Saved entries:
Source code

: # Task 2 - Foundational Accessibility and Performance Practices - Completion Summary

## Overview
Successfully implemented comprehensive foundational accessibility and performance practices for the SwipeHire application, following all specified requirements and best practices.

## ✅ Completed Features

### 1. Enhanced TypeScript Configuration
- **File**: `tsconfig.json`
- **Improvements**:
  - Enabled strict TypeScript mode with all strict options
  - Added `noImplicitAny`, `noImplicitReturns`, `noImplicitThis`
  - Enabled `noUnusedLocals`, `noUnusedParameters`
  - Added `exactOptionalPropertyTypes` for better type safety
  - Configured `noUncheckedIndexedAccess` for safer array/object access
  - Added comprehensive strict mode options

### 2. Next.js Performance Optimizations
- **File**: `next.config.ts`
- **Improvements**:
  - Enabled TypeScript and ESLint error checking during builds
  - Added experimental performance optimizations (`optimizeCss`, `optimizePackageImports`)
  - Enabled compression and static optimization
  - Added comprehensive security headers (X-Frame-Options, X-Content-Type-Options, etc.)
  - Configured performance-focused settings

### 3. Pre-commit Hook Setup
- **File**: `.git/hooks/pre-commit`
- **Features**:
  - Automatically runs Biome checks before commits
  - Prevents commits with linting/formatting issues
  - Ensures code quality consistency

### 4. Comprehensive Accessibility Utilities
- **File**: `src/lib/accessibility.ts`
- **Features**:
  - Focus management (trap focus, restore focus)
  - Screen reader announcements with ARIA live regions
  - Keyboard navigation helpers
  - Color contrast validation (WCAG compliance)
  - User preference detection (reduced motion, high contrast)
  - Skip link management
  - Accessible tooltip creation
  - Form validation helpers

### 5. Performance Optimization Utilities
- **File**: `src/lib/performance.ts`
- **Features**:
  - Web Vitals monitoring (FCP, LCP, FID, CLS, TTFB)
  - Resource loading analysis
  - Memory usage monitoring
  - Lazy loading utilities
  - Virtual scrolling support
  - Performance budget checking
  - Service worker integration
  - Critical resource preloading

Task: From the entries above, select each line containing the string "helpers".

Solution to the problem:
  - Keyboard navigation helpers
  - Form validation helpers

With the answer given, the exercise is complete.